*RECORDED DATA:*

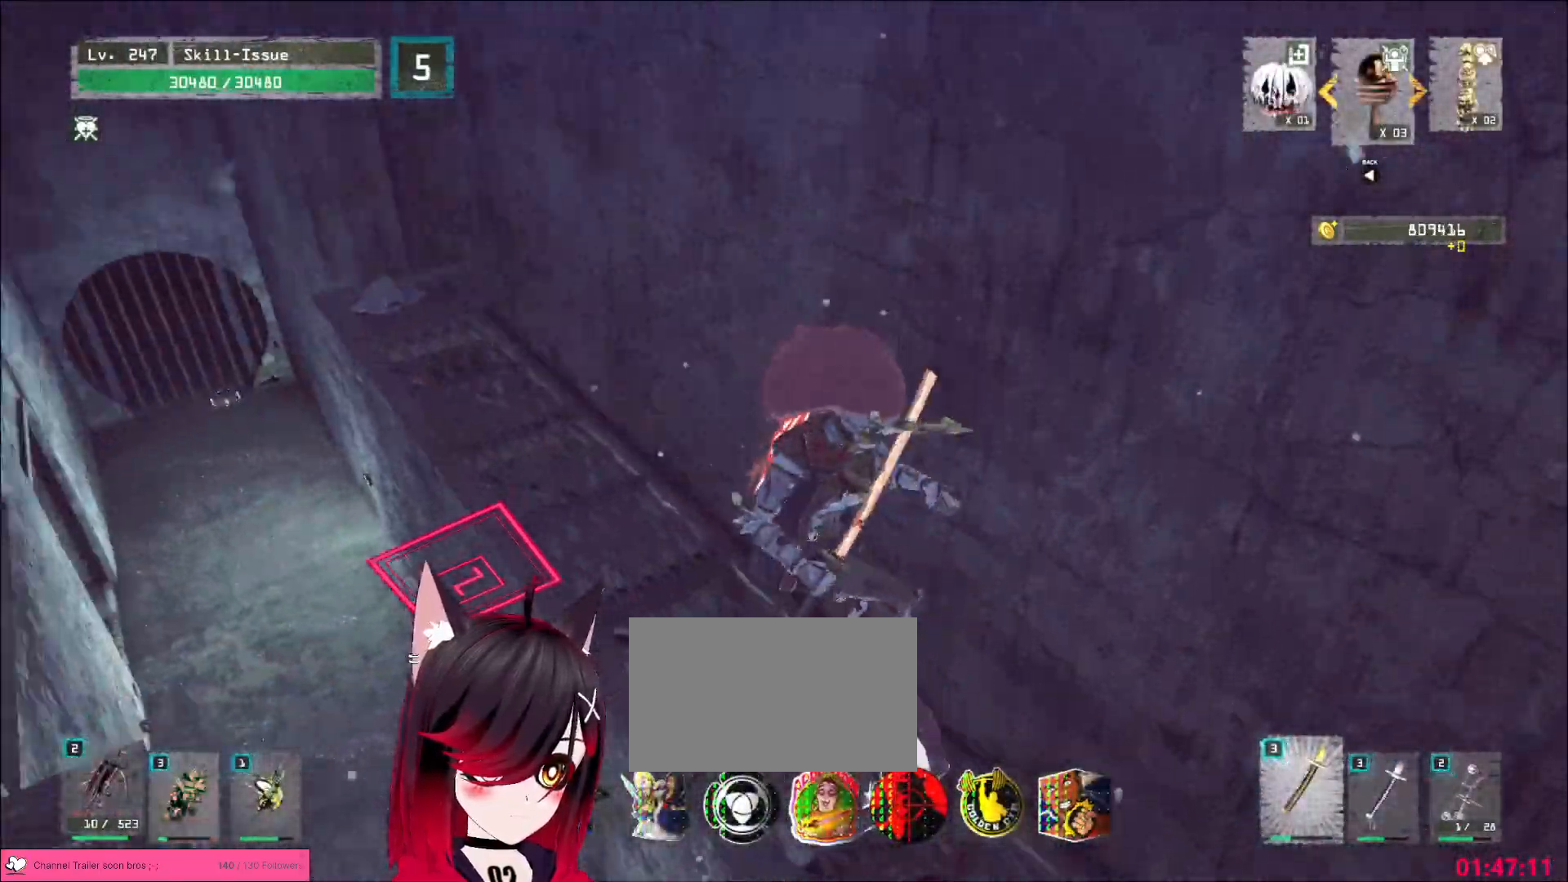
{"keys": ["alt", "w"], "mouse": [], "events": [[133, "alt", "down"]]}
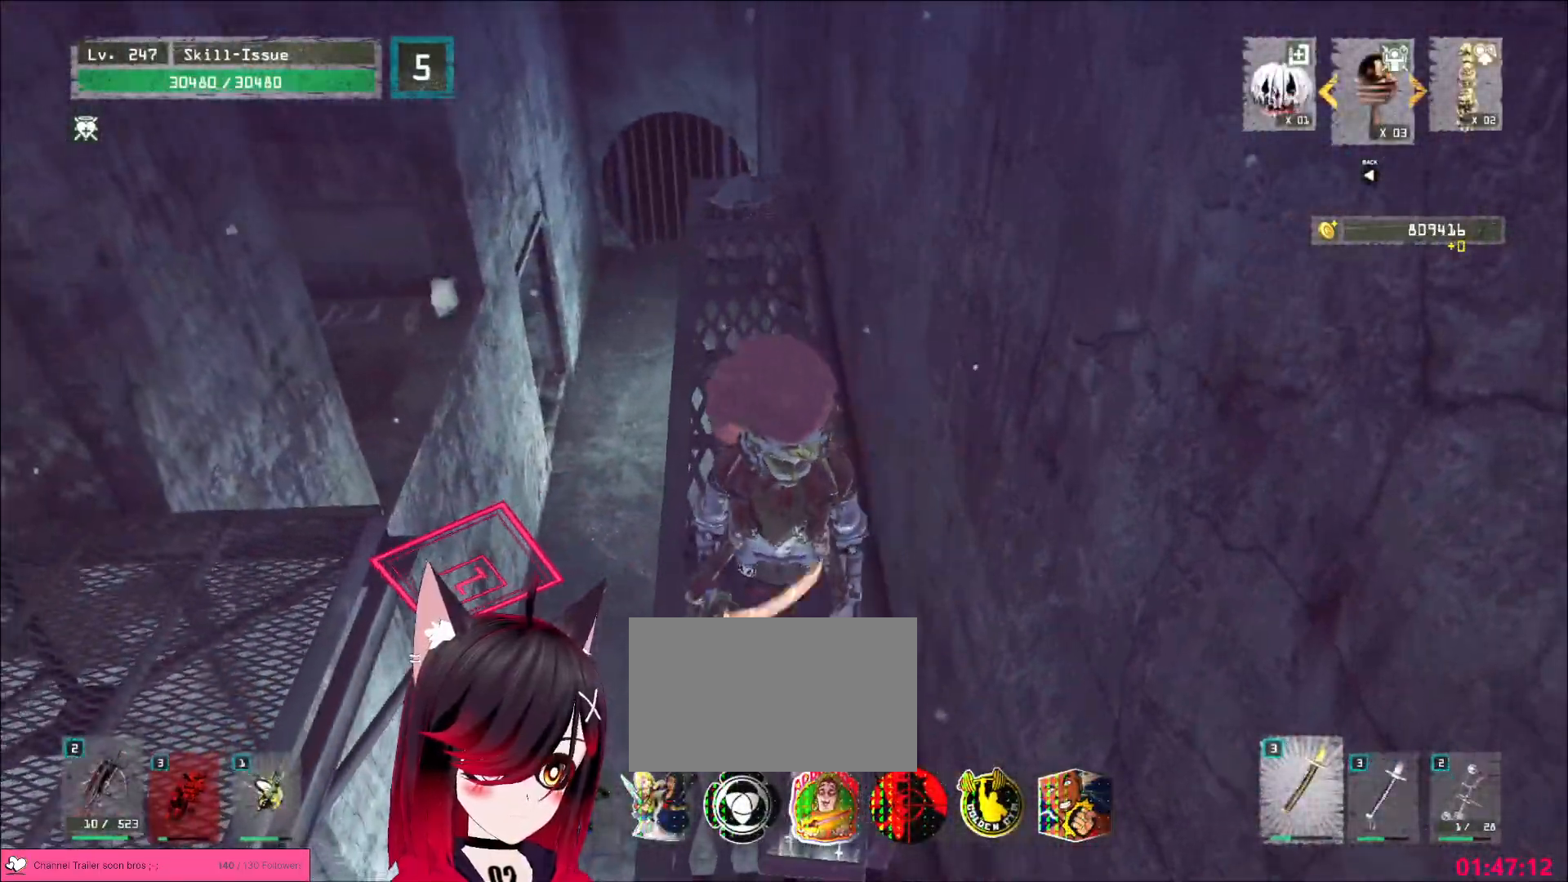
{"keys": ["alt", "w"], "mouse": [], "events": []}
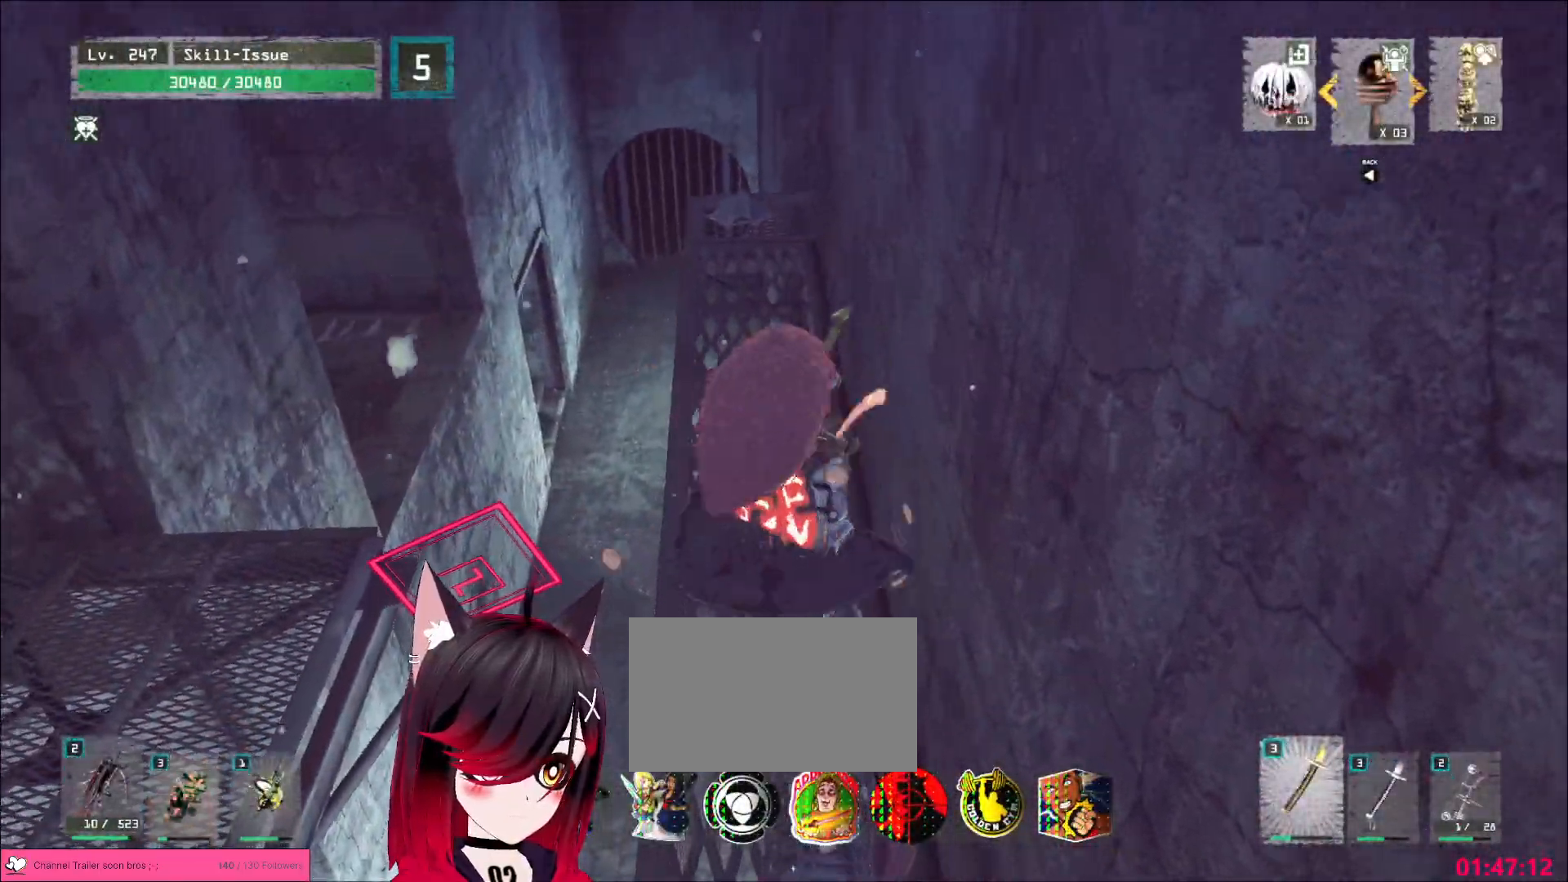
{"keys": ["w"], "mouse": []}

*GOAL OF THE EXERCISE:* Reproduce the data above without a single change, please, but without its pictures.

*ANSWER FOR THIS EXERCISE:*
{"keys": ["alt", "w"], "mouse": [], "events": [[133, "alt", "down"]]}
{"keys": ["alt", "w"], "mouse": [], "events": []}
{"keys": ["w"], "mouse": []}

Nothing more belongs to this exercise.